Maintaining Sponsorship Partnerships During COVID-19 and Beyond

August 3, 2020  |  By

This article was originally published on LEAD1 on August 3, 2020.

As the fall 2020 semester approaches, COVID-19 has caused many intercollegiate athletics conferences across all three NCAA divisions to modify competition schedules or postpone the return of sports through the end of the calendar year. Even with these changes, there are no assurances that play will resume in the next few months or even as we enter 2021. This reality has caused uncertainty in what potential revenue streams will be available to athletic departments. Institutions have experienced lower than anticipated NCAA and conference distributions, athletic events have been canceled or postponed impacting both gameday revenue and multi-media rights deals, and for the purpose of this article, sponsorship partners may be seeking to cancel, suspend, or reduce payments under existing agreements.

From a sponsor’s perspective, the cancellation of events can dramatically impact the organization’s overall marketing and brand-building strategies as well as targeted initiatives around the launch of a new product or service. For example, if a sponsor’s asset mix includes a sponsored instant replay on the video board with a corresponding public address announcement at a football game, a fan activation site with a free giveaway at men’s and women’s basketball games, and fixed signage at various athletics facilities, these benefits and the value they represent may be lost.

While most sponsorship deals outline the ramifications of event cancellation or postponement, they may fail to cover cancelation of an entire season, extended duration postponements, or events held with limited spectator capacity. As a result, colleges and universities should make ensure they have a solid understanding of how COVID-19 may impact each sponsorship agreement and potential concerns each sponsor may have.

Get Your House in Order

To address potential sponsorship issues, the first order of business is compiling all of your institution’s active sponsorship agreements. Once this task is completed, you should utilize university counsel or outside legal counsel to review each agreement to identify key terms and create a spreadsheet summarizing the applicable language of each term.

At a minimum, the spreadsheet should include the following:

  • Force majeure or canceled/altered event clauses and make-good rights;
  • Fee and payment breakdown for the term of the agreement as well as any potential payment escalators (i.e., post-season appearances, etc.);
  • The agreement’s asset mix (i.e., what benefits are being conferred to sponsor and what is the manner they are provided – gameday, digital media, exclusivity, etc.);
  • Expiration date of the agreement and any other termination, opt-out, or non-performance provisions.

Proactive Engagement with Your Partners

Once the spreadsheet is completed, your institution will have a snapshot of each party’s rights as it pertains to partial or non-performance. However, even with that in mind, institutions should be mindful of the long-term benefits of a mutually successful business partnership. Therefore, institutions should consider engaging sponsors to maintain the partnership beyond the current term, appropriately share risk, and create certainty in light of the uncertainty COVID-19 has created. In working with sponsorship partners, institutions should consider building more flexible arrangements to allow variations relating to term extension, payment obligations, and substitutions as it relates to the sponsor’s asset mix. This allows a process to be in place on how potential rights changes will be renegotiated based on various factors. And, if that fails, how refunds or payment obligations will be determined and valued.

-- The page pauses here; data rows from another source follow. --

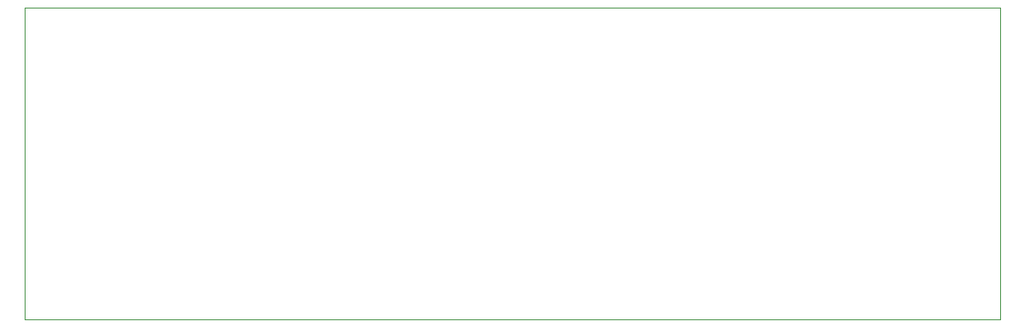
<source format=gbr>
%TF.GenerationSoftware,KiCad,Pcbnew,8.0.4*%
%TF.CreationDate,2025-01-30T16:24:52-05:00*%
%TF.ProjectId,plusle,706c7573-6c65-42e6-9b69-6361645f7063,rev?*%
%TF.SameCoordinates,Original*%
%TF.FileFunction,Profile,NP*%
%FSLAX46Y46*%
G04 Gerber Fmt 4.6, Leading zero omitted, Abs format (unit mm)*
G04 Created by KiCad (PCBNEW 8.0.4) date 2025-01-30 16:24:52*
%MOMM*%
%LPD*%
G01*
G04 APERTURE LIST*
%TA.AperFunction,Profile*%
%ADD10C,0.050000*%
%TD*%
G04 APERTURE END LIST*
D10*
X63000000Y-35500000D02*
X160000000Y-35500000D01*
X160000000Y-66500000D01*
X63000000Y-66500000D01*
X63000000Y-35500000D01*
M02*

</source>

In the event that one or more regular season University home football, men’s basketball, and women’s basketball games are not played or played without fans for any reason (including, without limitation, an NCAA or Atlantic Coast Conference order, directive, or policy, or a decision by the University at its sole discretion) and such games are not rescheduled, then University and Sponsor shall first consult in good faith to identify substitute sponsorship elements (“Substitute Benefits”) having promotional value not materially less than that of the unavailable Sponsorship Benefits (such value to be determined by good faith negotiation and agreement by the Parties).  In the event that, after good faith negotiations, the parties cannot agree to Substitute Benefits or adequate Substitute Benefits are not available to fully replace the unavailable Sponsorship Benefits, the Sponsorship Fee hereunder shall be refunded or reduced, as applicable, by the value of the unavailable Sponsorship Benefits not provided to Sponsor (such value to be determined by good faith negotiations and agreement by the Parties). In the event that one or more regular season University home football, men’s basketball, and women’s basketball games are played at a limited fan capacity in order to comply with applicable local, state, and federal government regulations and guidance relating to social distancing, NCAA order, directive, or policy, Atlantic Coast Conference order directive, or policy, or as a result of other efforts to protect public health, then, unless University and Sponsor otherwise agree in writing, the parties will work together in good faith to equitably adjust the Sponsorship Benefits provided to Sponsor.

This article and the sample language provided is for informational purposes only and does not constitute legal advice. The information is not provided in the course of an attorney-client relationship and is not intended to substitute for legal advice from an attorney licensed in your jurisdiction. Anyone using this article should seek the advice of legal counsel to develop a contract that meets their college or university’s specific needs.